As soon as I stepped out of the plane, I could feel the difference. It was the end of July, and the sun was not beating down on me. Rather, clouds scattered the sky with a light breeze blowing the hair out of my face. The more I walked, the more I felt less at ease. Then, I finally took a step onto the black cement. Yeah, I wasn't in California anymore, and I wasn't going to be back anytime soon.

I entered the airport, and honestly, I was completely lost. So much commotion. I didn't even know how exactly my mom looked like anymore. Did she still have that long black hair? That gentle gaze? Her inviting smile? Would she recognize me?

I had changed a lot. I no longer had black hair. I had rosy brown hair now. I wore blue contacts, too.
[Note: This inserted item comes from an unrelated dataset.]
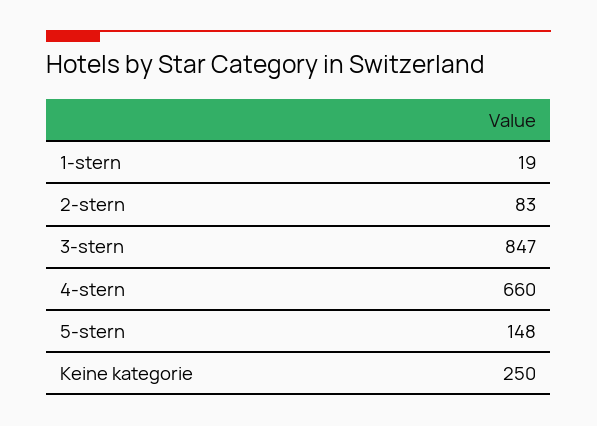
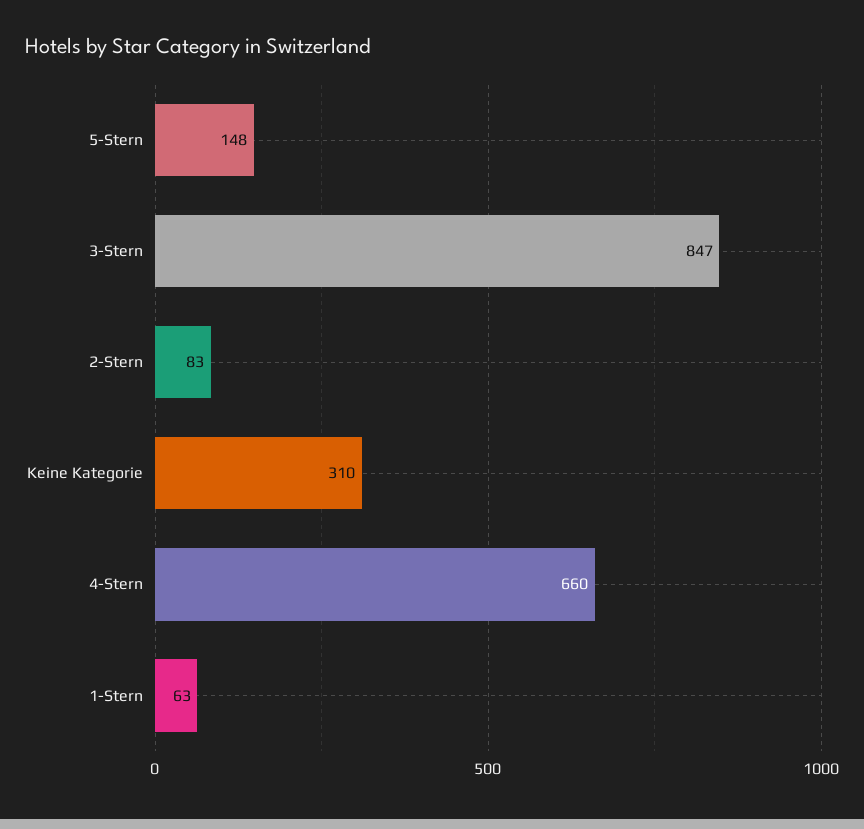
1-stern: 19 -> 63
Keine kategorie: 250 -> 310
One reason being that I was partially blind, the other was because I had always loved blue eyes. My dad always picked on me for not getting clear contacts. Then I would tease him on his crooked toe.

I shook the thought out of my head. "You're not in California anymore." I had to keep reminding myself. Thinking about dad would just make me miss him more.

I kept walking, and walking, and walking. However, I could see no sign of anyone who could be my mother. I decided to give up. I sat on the nearest bench, and hoped for the best. I reached for my iPod. "꺼져 줄게 잘 살아 (I'll Back Off so You Can Live Better)" by G.Na was playing. I sighed. How long was I going to be here?

Suddenly, I felt a tap on my shoulder. I looked back and pulled the earbud out of my ear. I stared at the woman that tapped my shoulder. I was shocked. "M-mom?" I said with hesitation.

"Ailee? Is that really you?" I looked at this woman. I gazed at her long black hair, her delicate brown eyes, and her fair skin. Wow, this woman was my mother.